Yahoo! Tech is a technology news web site operated by Yahoo!.

==Former Yahoo! Tech==
The site, which was the first new product from the Santa Monica, California-based Yahoo! Media Group, featured a selection of original, licensed, and user-generated content, along with product ratings and reviews for thousands of tech products across 19 product categories. Plus, the site could be personalized using its "My Tech" feature, which allows users to save products that they own and would like to research in the future.

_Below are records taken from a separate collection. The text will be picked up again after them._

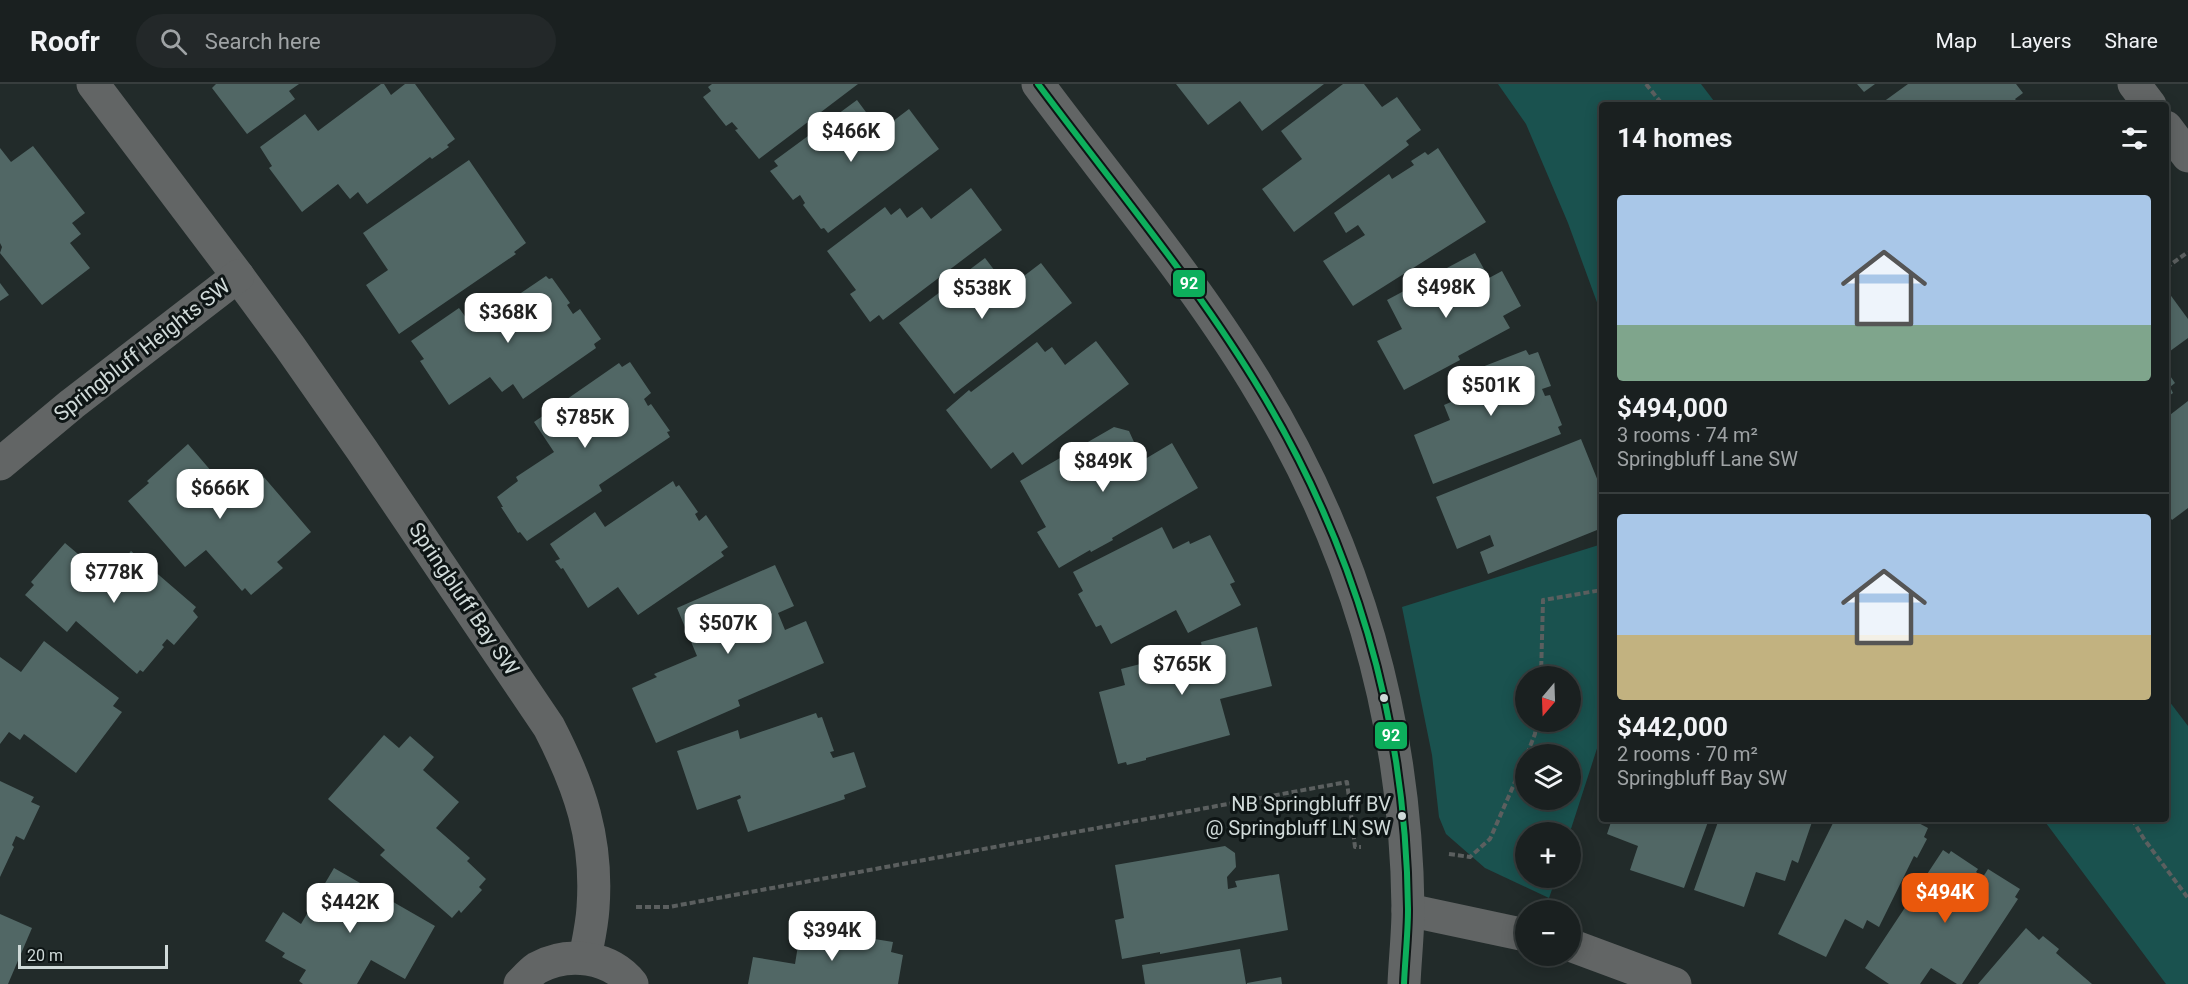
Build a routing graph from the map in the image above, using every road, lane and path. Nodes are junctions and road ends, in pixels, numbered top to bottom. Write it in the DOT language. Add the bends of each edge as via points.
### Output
graph roads {
  1 [pos="93,84"];
  2 [pos="1038,84"];
  3 [pos="1646,84"];
  4 [pos="2134,84"];
  5 [pos="1661,102"];
  6 [pos="2148,102"];
  7 [pos="2169,131"];
  8 [pos="2188,156"];
  9 [pos="2188,252"];
  10 [pos="2169,266"];
  11 [pos="238,276"];
  12 [pos="0,464"];
  13 [pos="1599,591"];
  14 [pos="1541,666"];
  15 [pos="1515,781"];
  16 [pos="2134,822"];
  17 [pos="1404,848"];
  18 [pos="2188,898"];
  19 [pos="593,908"];
  20 [pos="1408,910"];
  21 [pos="1515,933"];
  22 [pos="1581,949"];
  23 [pos="585,958"];
  24 [pos="520,984"];
  25 [pos="632,984"];
  26 [pos="1404,984"];
  27 [pos="1675,984"];
  1 -- 11 [label="street, Springbluff Heights SW"];
  2 -- 17 [label="street" via="1206,307 1301,462 1351,577 1368,628 1399,776"];
  3 -- 5 [label="path"];
  4 -- 6 [label="street"];
  7 -- 8 [label="street"];
  9 -- 10 [label="path"];
  11 -- 12 [label="street, Springbluff Heights SW"];
  11 -- 19 [label="street, Springbluff Bay SW" via="362,450 549,727 583,802 593,860"];
  13 -- 14 [label="path" via="1543,600"];
  15 -- 17 [label="path" via="1490,839 1470,857"];
  16 -- 18 [label="path"];
  17 -- 19 [label="path" via="1355,847 1347,782 669,907"];
  17 -- 20 [label="street"];
  19 -- 23 [label="street, Springbluff Bay SW"];
  20 -- 21 [label="street"];
  20 -- 26 [label="street"];
  22 -- 27 [label="street"];
  23 -- 24 [label="street" via="560,959 536,969"];
  23 -- 25 [label="street" via="608,964"];
}
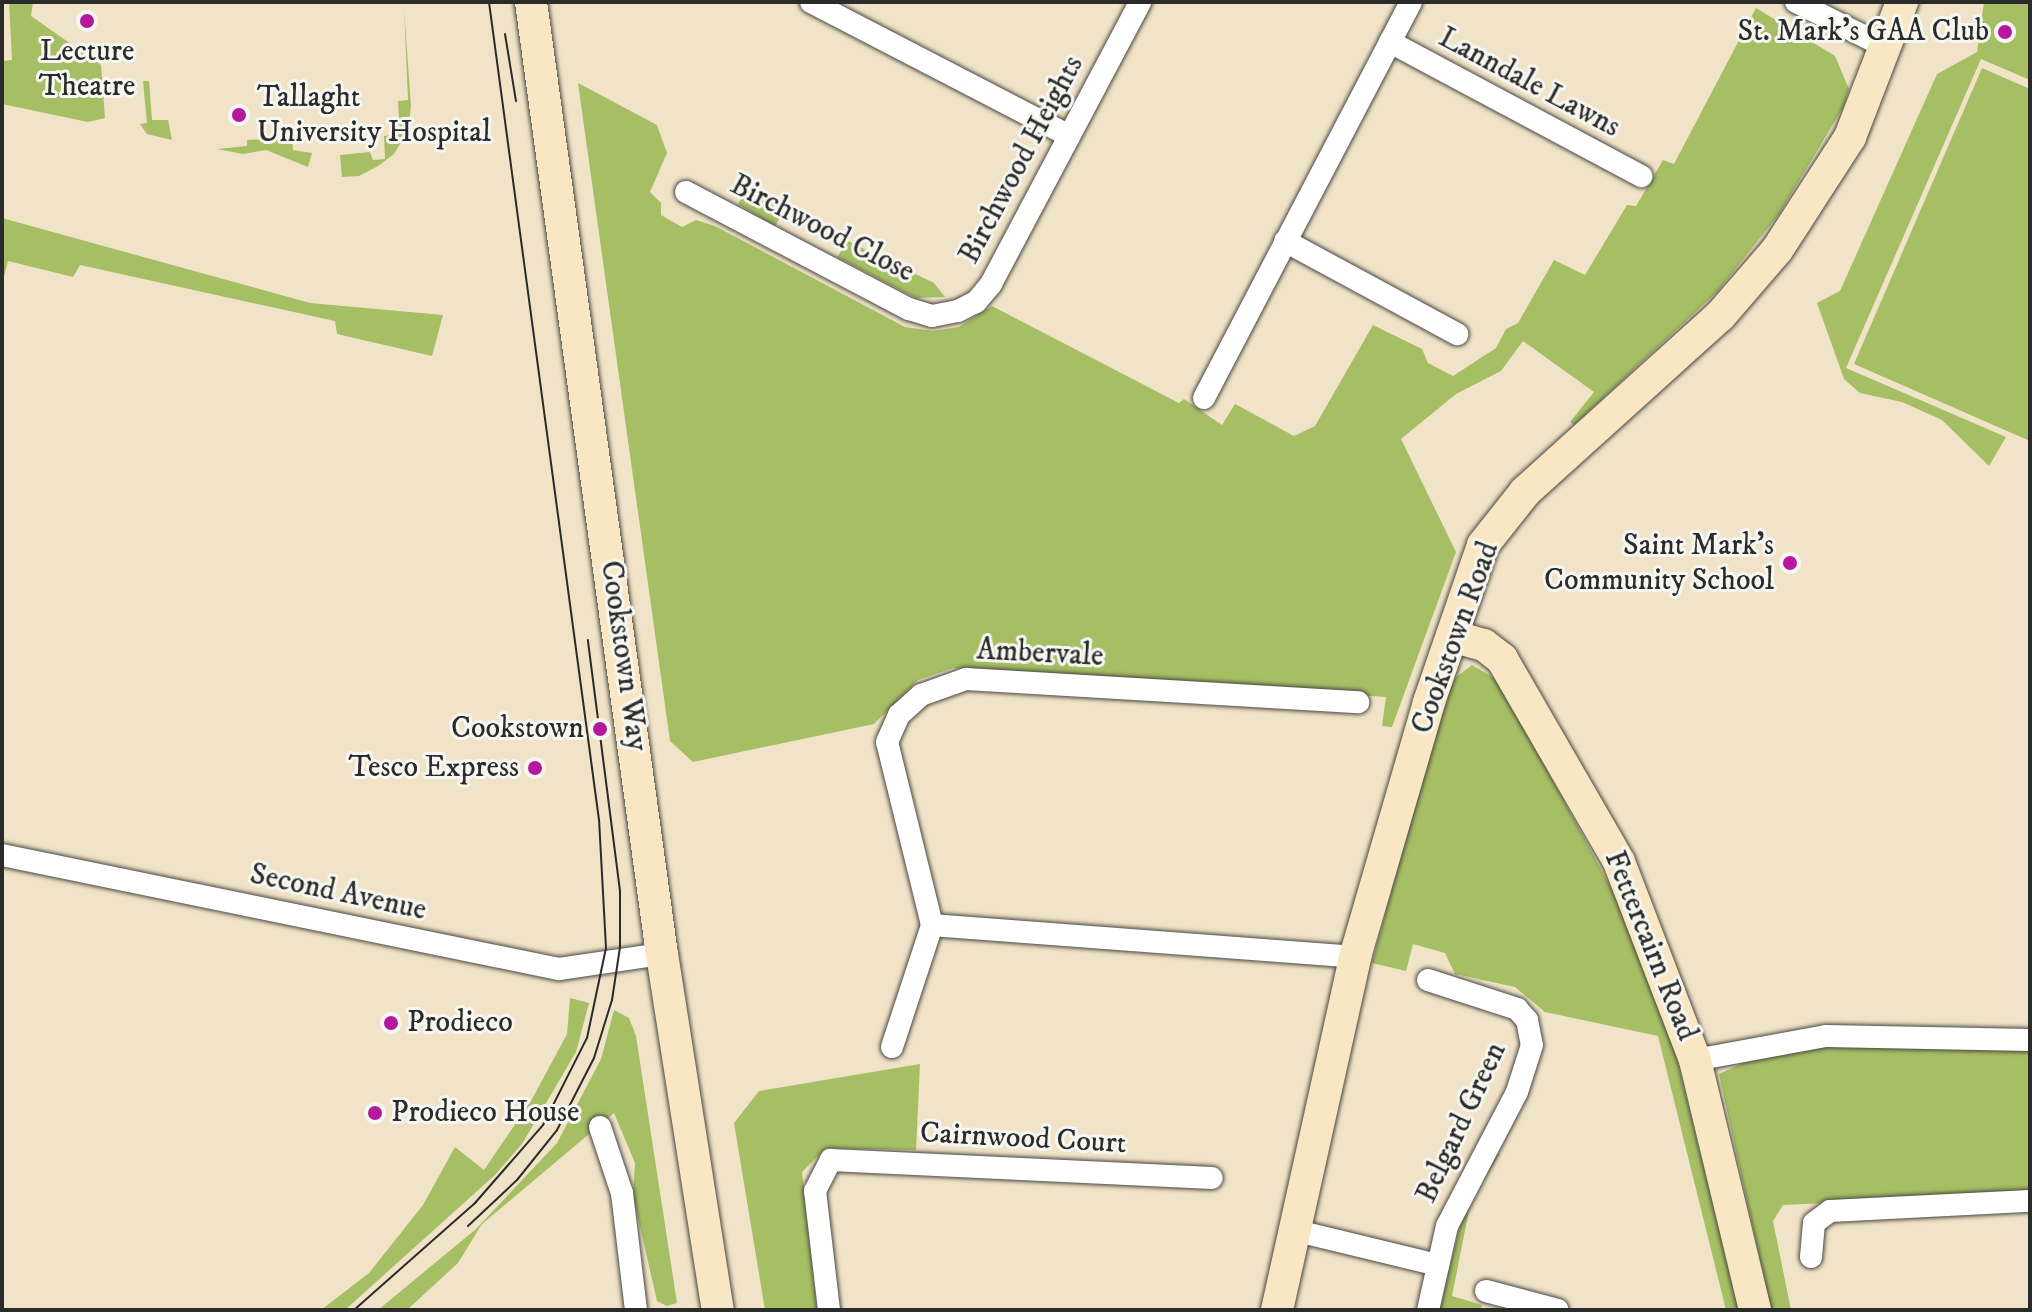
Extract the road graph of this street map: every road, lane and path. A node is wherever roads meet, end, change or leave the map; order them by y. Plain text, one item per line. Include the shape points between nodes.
1 (531, 2) edge
2 (811, 2) edge
3 (1140, 2) edge
4 (1411, 2) edge
5 (1796, 2) edge
6 (1902, 2) edge
7 (1390, 42) junction
8 (1885, 47) junction
9 (1069, 136) junction
10 (1641, 176) dead end
11 (686, 192) dead end
12 (1285, 241) junction
13 (932, 316) joint
14 (1457, 334) dead end
15 (1204, 398) dead end
16 (1452, 636) junction
17 (1358, 702) dead end
18 (2, 855) edge
19 (932, 925) junction
20 (662, 954) junction
21 (1355, 957) junction
22 (1428, 980) dead end
23 (2030, 1040) edge
24 (892, 1047) dead end
25 (1695, 1060) junction
26 (600, 1127) dead end
27 (1212, 1178) dead end
28 (2030, 1201) edge
29 (1297, 1231) junction
30 (1811, 1257) dead end
31 (1438, 1265) junction
32 (1486, 1291) dead end
33 (636, 1310) edge
34 (718, 1310) edge
35 (829, 1310) edge
36 (1277, 1310) edge
37 (1428, 1310) edge
38 (1558, 1310) edge
39 (1755, 1310) edge

1 - 20 street, Cookstown Way
2 - 9 street
3 - 9 street, Birchwood Heights
4 - 7 street, Lanndale Lawns
5 - 8 street
6 - 8 street, Cookstown Road
7 - 10 street, Lanndale Lawns
7 - 12 street, Lanndale Lawns
8 - 16 street, Cookstown Road via 1850,137 1777,250 1720,316 1525,492 1483,545
9 - 13 street, Birchwood Heights via 991,284 976,302
11 - 13 street, Birchwood Close via 909,309
12 - 14 street
12 - 15 street, Lanndale Lawns
16 - 21 street, Cookstown Road
16 - 25 street, Fettercairn Road via 1484,645 1502,659 1590,805 1652,937
17 - 19 street, Ambervale via 966,679 941,684 907,706 887,742
18 - 20 street, Second Avenue via 559,969
19 - 21 street
19 - 24 street
20 - 34 street, Cookstown Way
21 - 29 street, Cookstown Road
22 - 31 street, Belgard Green via 1517,1009 1527,1020 1532,1045 1517,1092 1447,1226
23 - 25 street via 1826,1036
25 - 39 street, Fettercairn Road
26 - 33 street via 622,1193
27 - 35 street, Cairnwood Court via 831,1160 815,1191
28 - 30 street via 1830,1211 1814,1223
29 - 31 street
29 - 36 street, Cookstown Road
31 - 37 street, Belgard Green
32 - 38 street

The site's original content included a weekly web-based reality show called Hook Me Up, where Yahoo! users got a tech makeover—as well as four featured "Yahoo! Tech Advisors," who blogged about how gadgets and current technology affect their lives from the four very different demographic segments (The Mom, The Techie Diva, The Working Guy, and the Boomer.) Yahoo! Tech's content partners included Consumer Reports, Wiley Publishing's For Dummies series, and McGraw-Hill; and it incorporated Yahoo!'s community, search, and shopping services.

==Former Yahoo! Tech Bloggers==
- Gina Hughes
- Christopher Null
- Ben Patterson
- Becky Worley
- Alexander Yoon
- Robin Raskin
- Dory Devlin
- Tom Samiljan

==Modern Yahoo! Tech==

Re-established Q1 2014, David Pogue, who joined Yahoo! after being asked by CEO Marissa Mayer, and his team deliver news on the changing trends of technology in a jargon-free manner.